** List of tasks **
[A] In the slim runtime brief commit message, what setting lets ops override the feature flag per process?
[B] Resume the slim runtime brief commit message from the point where it stops.
──────── Provided text ────────
Files
multica/server/cmd
Multica Eve 8ad673fdb7 MUL-3560: gate slim runtime brief behind runtime_brief_slim feature flag (#4449)
The MUL-3560 slim runtime brief — kind-driven dispatcher, per-section
gating, prose compression for ~7k chars saved on the typical
comment-triggered task — now ships behind the `runtime_brief_slim`
feature flag wired via the framework-level service from MUL-3615.

Default: OFF in every environment (production stays on the legacy
brief that has shipped for ~2 years). Staging opts in via the YAML
rule set; ops can override per-process with `FF_RUNTIME_BRIEF_SLIM=true`.
Production is held back until staging has burned in long enough that
we are confident the slim brief does not regress agent behaviour.

Architecture (one toggle point, two code paths, both fully tested):

  buildMetaSkillContent (runtime_config.go)
      │
      └─ useSlimBrief() → false (default)
      │     → fall through to the legacy verbose body that ships on
      │       main today — byte-for-byte unchanged, no migration risk
      │
      └─ useSlimBrief() → true
            → buildMetaSkillContentSlim (runtime_config_sections.go)
              → classifyTask → 5-way kind switch → per-section writers

BuildCommentReplyInstructions takes the same gate, so the per-turn
comment prompt and the runtime brief stay in sync on which template
they emit.

What's in this PR:

- runtime_config_flag.go (new): package-scope `runtimeFlags` atomic
  pointer + `SetFeatureFlags` setter + `useSlimBrief` toggle point.
  Nil-safe: a daemon that forgets to wire the service falls back to
  legacy, no panic.
- runtime_config_kind.go (new): `taskKind` enum + `classifyTask` +
  `hasIssueContext` predicate. Used only by the slim path.
- runtime_config_sections.go (new): the slim brief itself —
  `buildMetaSkillContentSlim` + per-section `writeXxx` helpers
  + `writeAvailableCommandsQuickCreate` minimal variant +
  `writeBackgroundTaskSafetySlim` compressed safety section. The
  Section × Kind matrix is documented inline on
  `buildMetaSkillContentSlim` and the test below checks the
  dispatcher does not diverge from the spec.
──────── Information given ────────
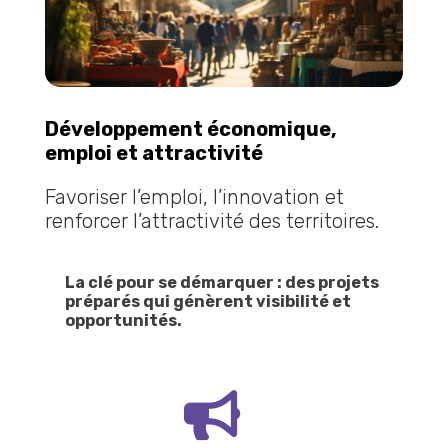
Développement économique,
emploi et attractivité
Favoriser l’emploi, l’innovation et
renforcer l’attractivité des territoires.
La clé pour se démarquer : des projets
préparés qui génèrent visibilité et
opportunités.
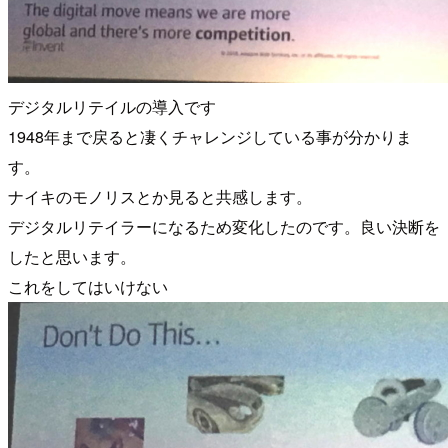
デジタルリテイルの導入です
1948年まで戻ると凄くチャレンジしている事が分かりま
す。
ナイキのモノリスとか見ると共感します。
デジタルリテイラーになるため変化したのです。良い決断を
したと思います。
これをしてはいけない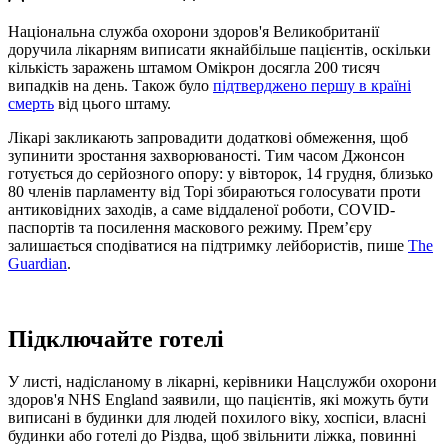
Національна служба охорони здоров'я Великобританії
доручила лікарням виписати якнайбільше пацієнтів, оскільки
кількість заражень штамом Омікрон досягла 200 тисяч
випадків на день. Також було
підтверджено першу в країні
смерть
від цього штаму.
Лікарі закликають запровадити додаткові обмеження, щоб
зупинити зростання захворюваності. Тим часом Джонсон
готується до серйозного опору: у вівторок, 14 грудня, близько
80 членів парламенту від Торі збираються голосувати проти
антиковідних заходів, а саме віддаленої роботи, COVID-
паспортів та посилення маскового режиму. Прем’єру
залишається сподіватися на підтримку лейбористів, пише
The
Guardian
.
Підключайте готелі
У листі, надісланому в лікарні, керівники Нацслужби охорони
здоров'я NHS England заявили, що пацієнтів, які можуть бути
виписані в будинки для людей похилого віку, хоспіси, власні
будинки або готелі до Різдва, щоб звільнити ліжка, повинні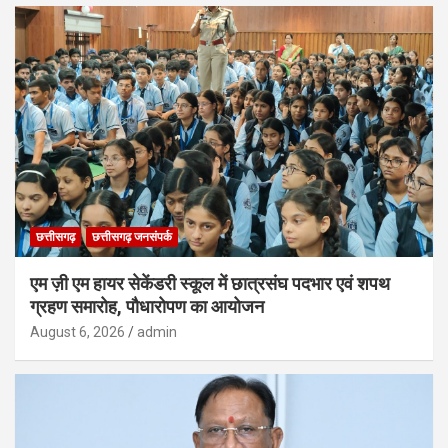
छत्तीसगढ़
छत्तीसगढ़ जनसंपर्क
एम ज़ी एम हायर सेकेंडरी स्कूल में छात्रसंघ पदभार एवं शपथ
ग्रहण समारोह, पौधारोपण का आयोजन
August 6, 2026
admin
────────
──────── Information given ────────
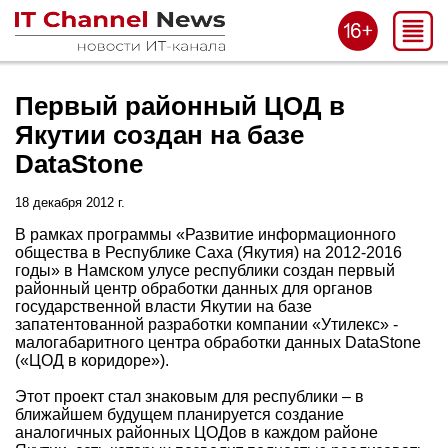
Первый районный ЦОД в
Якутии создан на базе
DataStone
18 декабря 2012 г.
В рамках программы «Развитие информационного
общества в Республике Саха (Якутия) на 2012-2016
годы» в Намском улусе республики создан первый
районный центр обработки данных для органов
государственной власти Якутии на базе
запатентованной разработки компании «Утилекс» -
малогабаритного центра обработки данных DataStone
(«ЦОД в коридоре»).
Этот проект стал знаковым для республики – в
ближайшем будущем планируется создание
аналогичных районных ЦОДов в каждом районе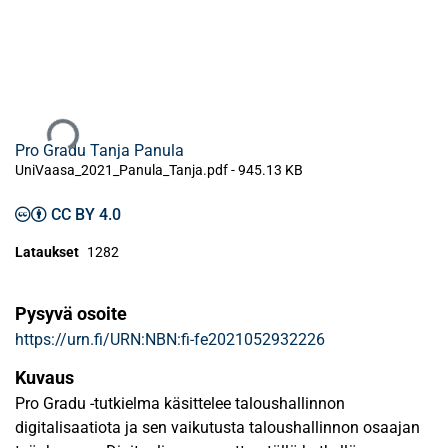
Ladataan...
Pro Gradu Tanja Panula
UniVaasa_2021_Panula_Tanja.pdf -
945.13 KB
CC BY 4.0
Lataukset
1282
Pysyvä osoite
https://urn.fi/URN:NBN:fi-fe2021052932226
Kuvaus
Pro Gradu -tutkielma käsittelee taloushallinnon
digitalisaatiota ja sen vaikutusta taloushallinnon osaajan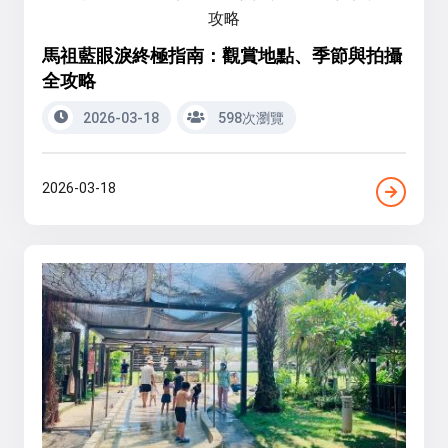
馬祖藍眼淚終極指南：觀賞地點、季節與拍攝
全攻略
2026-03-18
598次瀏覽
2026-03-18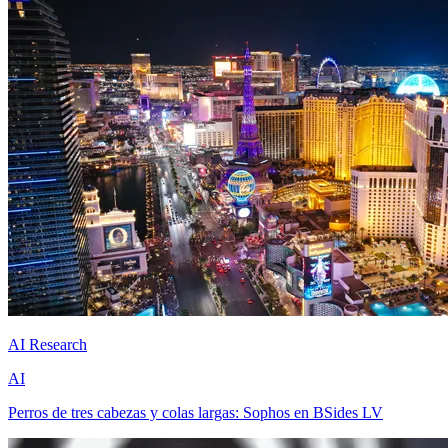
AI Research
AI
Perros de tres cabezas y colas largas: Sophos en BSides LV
────────
──────── Information given ────────
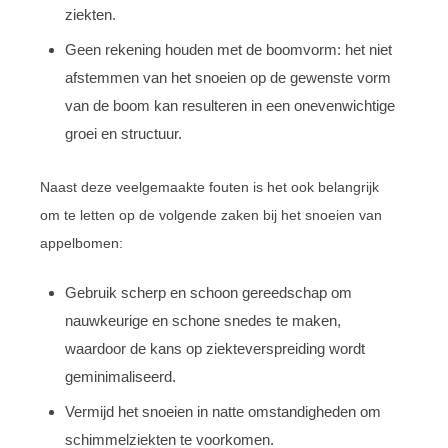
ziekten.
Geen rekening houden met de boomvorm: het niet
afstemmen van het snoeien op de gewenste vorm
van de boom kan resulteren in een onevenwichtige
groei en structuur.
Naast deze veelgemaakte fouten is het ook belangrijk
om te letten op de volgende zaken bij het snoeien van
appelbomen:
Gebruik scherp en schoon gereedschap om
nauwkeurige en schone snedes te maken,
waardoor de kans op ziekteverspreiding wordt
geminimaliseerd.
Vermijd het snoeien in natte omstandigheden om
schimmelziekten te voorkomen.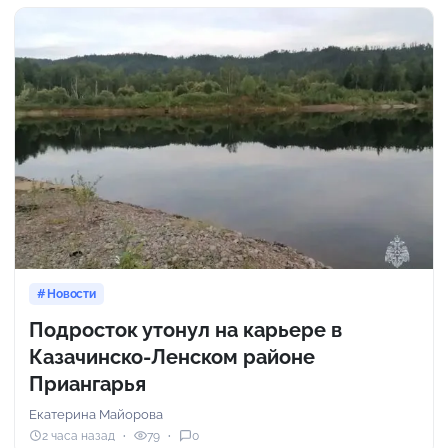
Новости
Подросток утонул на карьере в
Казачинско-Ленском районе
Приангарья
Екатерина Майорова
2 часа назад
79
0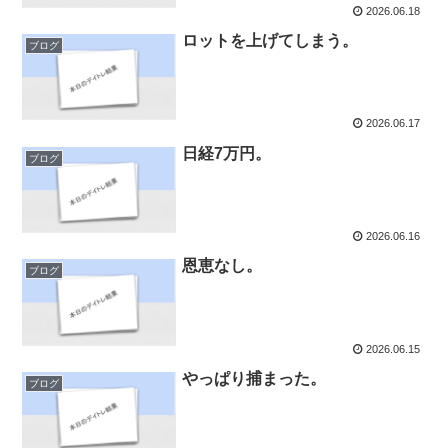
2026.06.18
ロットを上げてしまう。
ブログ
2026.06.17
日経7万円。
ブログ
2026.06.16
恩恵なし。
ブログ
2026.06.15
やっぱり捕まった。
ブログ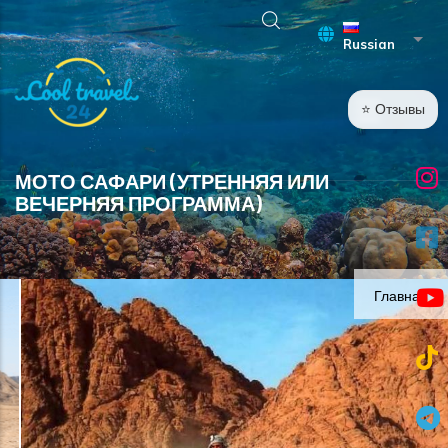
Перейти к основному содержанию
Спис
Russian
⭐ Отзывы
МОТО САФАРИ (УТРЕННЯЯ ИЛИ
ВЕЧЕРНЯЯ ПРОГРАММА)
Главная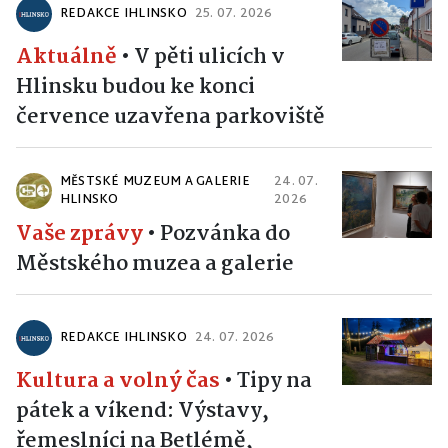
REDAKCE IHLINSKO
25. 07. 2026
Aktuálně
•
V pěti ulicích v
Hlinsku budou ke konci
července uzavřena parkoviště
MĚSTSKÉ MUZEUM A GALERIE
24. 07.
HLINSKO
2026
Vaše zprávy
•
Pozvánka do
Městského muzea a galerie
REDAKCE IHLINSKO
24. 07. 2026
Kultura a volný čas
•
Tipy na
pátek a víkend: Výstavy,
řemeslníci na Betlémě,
────────
** Answers to the tasks **
[A] `FF_RUNTIME_BRIEF_SLIM=true`

[B]
- reply_instructions.go: `BuildCommentReplyInstructions` gains a
  short slim-or-legacy prelude; new `buildCommentReplyInstructionsSlim`
  is the compressed cookbook (defers the shell-hazard rationale to
  `## Comment Formatting`).
- runtime_config.go: `buildMetaSkillContent` gains a 2-line
  dispatcher at the top; the legacy body is otherwise untouched.
- runtime_config_kind_test.go (new): canaries for both paths.
  - TestClassifyTask: 5 kinds + 3 tiebreak cases.
  - TestTaskKindHasIssueContext: predicate semantics.
  - TestSlimFlagOffUsesLegacy: nil flag service → legacy path
    (renders "Get full issue details.", a legacy-only substring).
  - TestSlimFlagOnUsesSlim: flag on → slim path (renders "full
    issue.", a slim-only one-liner) AND must NOT render legacy
    "Get full issue details.".
  - TestBuildMetaSkillContentSlimKindMatrix: locks the per-kind
    section set; heading match is line-anchored so inline references
    don't trip absence assertions.
  - TestSlimQuickCreateAvailableCommands: locks the minimal-variant
    content for quick-create (issue create present, every other
    Core command absent).
  - TestSlimBriefIsSubstantiallyShorter: ≥ 30% reduction guard so
    a future change can't accidentally re-bloat the slim path back
    to legacy levels.
- cmd/server/main.go: now calls `execenv.SetFeatureFlags(flags)`
  immediately after constructing the feature flag service.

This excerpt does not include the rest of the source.